- **WHAT THE TASK ASKS**: Only the number is needed: count the lines below that hold the string "source".

_ _ _ _

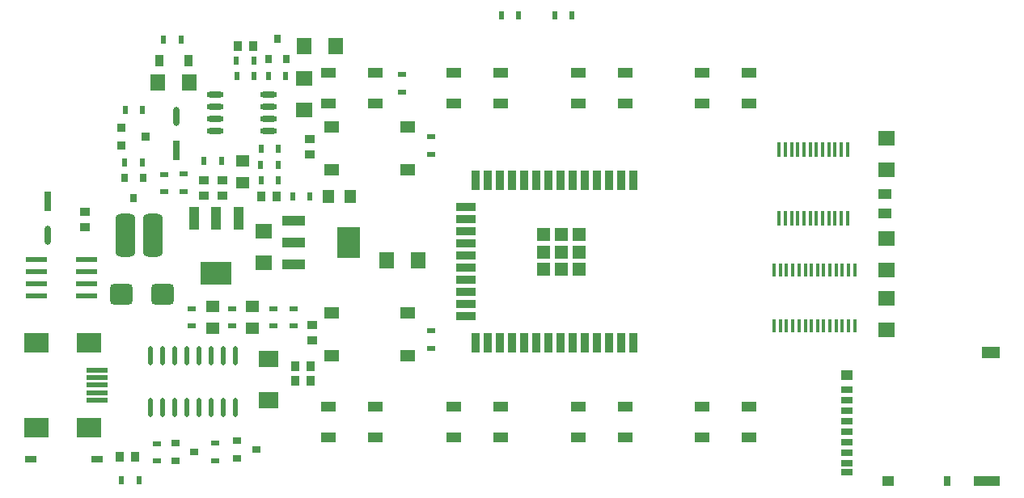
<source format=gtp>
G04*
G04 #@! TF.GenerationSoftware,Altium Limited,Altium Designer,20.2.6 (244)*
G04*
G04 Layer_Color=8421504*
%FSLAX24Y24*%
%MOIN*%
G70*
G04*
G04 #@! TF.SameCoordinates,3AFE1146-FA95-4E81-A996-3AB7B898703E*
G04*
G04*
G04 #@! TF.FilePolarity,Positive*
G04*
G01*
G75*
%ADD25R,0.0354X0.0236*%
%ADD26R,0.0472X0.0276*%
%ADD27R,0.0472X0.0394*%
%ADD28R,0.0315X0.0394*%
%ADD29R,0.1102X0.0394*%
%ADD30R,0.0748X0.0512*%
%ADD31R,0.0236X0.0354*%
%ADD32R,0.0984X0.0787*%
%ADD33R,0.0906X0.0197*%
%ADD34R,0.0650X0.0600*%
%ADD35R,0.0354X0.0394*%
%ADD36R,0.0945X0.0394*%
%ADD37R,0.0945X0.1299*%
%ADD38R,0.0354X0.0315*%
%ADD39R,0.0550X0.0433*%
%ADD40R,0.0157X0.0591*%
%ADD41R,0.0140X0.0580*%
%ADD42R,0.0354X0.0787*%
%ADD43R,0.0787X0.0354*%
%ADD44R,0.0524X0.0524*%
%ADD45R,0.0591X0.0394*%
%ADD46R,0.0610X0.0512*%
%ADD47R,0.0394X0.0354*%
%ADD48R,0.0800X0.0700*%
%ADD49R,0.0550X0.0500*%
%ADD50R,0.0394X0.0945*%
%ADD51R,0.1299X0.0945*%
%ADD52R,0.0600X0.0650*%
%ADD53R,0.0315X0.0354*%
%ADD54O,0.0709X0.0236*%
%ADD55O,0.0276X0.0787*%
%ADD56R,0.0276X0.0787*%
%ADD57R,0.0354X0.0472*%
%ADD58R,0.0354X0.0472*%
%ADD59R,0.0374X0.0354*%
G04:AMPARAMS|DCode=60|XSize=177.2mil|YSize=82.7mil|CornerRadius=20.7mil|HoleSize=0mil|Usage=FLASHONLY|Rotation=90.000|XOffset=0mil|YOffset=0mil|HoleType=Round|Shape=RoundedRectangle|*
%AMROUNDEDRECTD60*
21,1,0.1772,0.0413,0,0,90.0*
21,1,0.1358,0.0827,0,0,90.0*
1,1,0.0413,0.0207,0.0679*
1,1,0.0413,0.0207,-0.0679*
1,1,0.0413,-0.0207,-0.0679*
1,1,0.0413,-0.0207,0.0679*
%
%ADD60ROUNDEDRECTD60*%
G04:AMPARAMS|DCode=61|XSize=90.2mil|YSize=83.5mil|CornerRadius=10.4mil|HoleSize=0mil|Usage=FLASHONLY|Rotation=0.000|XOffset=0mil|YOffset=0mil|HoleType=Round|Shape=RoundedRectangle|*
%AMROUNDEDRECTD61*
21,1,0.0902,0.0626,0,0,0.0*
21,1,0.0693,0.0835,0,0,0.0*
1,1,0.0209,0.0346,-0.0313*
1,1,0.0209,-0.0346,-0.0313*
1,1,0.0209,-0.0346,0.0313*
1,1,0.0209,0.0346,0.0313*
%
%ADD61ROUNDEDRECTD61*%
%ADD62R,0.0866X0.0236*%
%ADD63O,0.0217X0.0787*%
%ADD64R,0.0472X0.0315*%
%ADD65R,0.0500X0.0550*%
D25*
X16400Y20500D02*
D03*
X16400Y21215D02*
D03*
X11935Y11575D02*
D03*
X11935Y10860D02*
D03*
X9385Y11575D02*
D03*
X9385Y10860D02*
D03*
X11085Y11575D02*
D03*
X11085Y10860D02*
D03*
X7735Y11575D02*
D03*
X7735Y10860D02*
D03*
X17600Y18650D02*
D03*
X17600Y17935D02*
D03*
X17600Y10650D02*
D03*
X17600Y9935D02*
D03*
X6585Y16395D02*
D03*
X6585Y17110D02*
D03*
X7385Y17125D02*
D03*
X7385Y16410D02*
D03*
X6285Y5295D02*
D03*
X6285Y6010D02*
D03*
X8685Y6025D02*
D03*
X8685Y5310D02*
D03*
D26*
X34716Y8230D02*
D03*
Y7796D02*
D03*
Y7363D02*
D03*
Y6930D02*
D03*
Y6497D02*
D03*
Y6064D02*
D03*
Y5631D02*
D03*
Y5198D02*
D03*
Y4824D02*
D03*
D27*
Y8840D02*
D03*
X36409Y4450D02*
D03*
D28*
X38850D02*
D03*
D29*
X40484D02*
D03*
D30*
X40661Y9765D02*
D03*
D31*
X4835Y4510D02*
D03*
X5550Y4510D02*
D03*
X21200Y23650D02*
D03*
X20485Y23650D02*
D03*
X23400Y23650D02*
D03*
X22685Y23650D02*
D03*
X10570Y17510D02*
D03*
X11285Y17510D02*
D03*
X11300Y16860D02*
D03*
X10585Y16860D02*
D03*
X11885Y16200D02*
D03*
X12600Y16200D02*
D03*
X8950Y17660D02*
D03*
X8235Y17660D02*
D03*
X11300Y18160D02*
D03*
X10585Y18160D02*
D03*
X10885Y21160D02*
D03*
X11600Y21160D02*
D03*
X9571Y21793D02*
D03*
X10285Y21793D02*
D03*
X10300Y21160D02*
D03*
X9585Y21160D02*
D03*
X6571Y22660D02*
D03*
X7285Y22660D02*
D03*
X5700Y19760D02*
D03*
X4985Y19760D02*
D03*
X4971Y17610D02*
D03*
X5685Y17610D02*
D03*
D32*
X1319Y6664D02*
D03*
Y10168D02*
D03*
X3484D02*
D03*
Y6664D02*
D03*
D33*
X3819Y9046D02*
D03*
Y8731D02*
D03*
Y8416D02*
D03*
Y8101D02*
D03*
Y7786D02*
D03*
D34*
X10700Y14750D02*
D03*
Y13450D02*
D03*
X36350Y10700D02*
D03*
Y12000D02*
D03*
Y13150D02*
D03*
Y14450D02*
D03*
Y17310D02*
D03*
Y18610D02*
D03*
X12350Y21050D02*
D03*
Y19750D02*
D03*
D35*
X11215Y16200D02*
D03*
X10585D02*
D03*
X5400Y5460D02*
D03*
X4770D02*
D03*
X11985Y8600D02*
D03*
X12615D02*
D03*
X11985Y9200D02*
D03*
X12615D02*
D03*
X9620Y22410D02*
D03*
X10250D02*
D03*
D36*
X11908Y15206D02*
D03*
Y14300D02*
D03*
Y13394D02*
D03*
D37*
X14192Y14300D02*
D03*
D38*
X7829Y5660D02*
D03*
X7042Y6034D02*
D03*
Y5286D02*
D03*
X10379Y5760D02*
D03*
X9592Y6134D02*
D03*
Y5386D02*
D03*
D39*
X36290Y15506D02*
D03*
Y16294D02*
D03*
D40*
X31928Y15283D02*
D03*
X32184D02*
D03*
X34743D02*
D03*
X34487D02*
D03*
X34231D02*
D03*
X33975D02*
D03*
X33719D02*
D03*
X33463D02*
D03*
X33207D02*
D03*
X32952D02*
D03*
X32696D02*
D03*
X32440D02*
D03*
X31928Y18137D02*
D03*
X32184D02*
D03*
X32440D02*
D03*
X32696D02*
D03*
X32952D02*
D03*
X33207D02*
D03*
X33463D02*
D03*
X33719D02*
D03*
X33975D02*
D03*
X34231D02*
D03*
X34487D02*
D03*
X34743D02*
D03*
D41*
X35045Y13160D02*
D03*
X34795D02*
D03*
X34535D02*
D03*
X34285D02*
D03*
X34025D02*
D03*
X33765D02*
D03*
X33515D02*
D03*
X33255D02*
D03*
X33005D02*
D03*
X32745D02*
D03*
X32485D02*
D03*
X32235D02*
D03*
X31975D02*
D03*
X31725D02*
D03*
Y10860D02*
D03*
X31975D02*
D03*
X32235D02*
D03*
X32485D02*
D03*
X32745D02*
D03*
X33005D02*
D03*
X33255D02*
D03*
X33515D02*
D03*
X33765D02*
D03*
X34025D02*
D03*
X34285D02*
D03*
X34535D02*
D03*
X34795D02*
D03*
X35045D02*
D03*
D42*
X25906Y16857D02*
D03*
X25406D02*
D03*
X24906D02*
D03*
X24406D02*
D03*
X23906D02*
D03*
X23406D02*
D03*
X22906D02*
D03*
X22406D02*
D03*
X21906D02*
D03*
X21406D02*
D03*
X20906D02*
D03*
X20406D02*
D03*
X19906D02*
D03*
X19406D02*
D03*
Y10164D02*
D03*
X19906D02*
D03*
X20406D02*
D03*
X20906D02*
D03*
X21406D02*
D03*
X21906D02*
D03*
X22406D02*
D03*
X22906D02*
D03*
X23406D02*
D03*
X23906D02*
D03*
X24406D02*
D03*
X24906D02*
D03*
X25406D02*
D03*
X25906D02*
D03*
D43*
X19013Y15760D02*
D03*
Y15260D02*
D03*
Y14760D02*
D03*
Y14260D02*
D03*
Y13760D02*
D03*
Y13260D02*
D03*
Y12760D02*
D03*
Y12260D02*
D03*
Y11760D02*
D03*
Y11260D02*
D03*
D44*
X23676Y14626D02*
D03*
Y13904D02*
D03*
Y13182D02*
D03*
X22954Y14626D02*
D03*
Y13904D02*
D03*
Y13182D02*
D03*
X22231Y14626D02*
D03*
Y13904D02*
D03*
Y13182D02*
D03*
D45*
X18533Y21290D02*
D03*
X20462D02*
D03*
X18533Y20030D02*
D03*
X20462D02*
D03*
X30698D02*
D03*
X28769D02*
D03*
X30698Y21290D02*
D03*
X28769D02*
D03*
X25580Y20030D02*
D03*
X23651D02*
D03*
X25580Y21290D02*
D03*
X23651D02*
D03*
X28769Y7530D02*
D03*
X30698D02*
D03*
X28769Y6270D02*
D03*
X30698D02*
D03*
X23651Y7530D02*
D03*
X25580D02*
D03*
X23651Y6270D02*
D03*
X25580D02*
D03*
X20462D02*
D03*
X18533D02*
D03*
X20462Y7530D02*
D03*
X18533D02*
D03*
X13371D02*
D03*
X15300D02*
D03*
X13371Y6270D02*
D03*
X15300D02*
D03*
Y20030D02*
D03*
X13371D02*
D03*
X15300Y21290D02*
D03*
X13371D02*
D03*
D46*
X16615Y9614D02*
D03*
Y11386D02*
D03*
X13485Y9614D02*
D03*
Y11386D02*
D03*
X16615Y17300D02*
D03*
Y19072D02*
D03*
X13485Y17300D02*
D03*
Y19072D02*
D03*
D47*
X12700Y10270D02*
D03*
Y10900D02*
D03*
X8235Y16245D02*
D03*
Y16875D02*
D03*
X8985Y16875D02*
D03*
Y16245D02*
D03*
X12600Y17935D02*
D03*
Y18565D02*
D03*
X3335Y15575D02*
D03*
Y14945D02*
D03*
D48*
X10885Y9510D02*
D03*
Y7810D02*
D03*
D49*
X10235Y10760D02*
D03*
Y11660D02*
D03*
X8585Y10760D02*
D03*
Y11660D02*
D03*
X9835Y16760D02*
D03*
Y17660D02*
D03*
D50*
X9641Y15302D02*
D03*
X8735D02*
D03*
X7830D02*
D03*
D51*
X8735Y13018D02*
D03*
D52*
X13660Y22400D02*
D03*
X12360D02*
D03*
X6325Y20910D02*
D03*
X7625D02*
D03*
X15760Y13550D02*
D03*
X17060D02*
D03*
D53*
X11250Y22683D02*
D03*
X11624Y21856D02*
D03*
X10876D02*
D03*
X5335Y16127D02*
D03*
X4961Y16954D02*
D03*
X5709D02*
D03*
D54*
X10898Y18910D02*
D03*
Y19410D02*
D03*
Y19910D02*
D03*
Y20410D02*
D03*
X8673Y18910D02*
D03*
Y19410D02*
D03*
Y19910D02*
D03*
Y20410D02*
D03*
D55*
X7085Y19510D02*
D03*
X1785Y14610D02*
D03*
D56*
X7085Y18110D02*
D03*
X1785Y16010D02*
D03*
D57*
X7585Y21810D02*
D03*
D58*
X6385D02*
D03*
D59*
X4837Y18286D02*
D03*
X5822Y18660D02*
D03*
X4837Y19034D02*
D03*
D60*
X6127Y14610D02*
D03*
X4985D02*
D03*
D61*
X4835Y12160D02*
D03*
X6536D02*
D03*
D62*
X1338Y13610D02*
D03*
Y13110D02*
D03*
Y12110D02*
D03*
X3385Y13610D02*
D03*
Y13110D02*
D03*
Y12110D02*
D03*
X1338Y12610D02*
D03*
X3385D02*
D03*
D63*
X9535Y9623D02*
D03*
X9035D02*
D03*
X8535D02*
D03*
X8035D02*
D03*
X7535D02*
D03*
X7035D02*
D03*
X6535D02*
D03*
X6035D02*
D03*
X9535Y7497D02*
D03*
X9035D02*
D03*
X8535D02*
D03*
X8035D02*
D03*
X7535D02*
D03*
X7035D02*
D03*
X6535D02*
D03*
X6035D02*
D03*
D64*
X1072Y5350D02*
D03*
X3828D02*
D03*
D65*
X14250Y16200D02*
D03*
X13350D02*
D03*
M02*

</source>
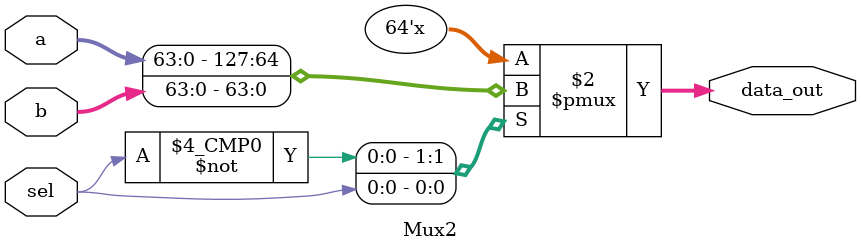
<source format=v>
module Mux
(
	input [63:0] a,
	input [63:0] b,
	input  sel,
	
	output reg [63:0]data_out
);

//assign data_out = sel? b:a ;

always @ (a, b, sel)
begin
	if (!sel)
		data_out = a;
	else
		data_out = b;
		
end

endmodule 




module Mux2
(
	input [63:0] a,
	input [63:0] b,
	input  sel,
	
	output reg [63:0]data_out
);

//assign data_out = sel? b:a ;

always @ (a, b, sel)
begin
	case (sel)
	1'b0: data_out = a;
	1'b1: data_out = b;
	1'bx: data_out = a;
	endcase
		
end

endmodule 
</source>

_ _ _ _

- **REPLY TO THE EXERCISE**: 4